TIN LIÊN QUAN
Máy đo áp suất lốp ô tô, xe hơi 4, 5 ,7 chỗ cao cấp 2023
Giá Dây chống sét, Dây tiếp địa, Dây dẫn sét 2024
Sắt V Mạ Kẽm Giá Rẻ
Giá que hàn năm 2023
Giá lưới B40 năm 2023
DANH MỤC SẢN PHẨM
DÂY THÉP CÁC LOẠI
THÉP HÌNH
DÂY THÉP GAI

- - -

WORK INSTRUCTION - Please quote every line of the data above word for word, keeping the original order and wording.

TASK RESPONSE -
TIN LIÊN QUAN
Máy đo áp suất lốp ô tô, xe hơi 4, 5 ,7 chỗ cao cấp 2023
Giá Dây chống sét, Dây tiếp địa, Dây dẫn sét 2024
Sắt V Mạ Kẽm Giá Rẻ
Giá que hàn năm 2023
Giá lưới B40 năm 2023
DANH MỤC SẢN PHẨM
DÂY THÉP CÁC LOẠI
THÉP HÌNH
DÂY THÉP GAI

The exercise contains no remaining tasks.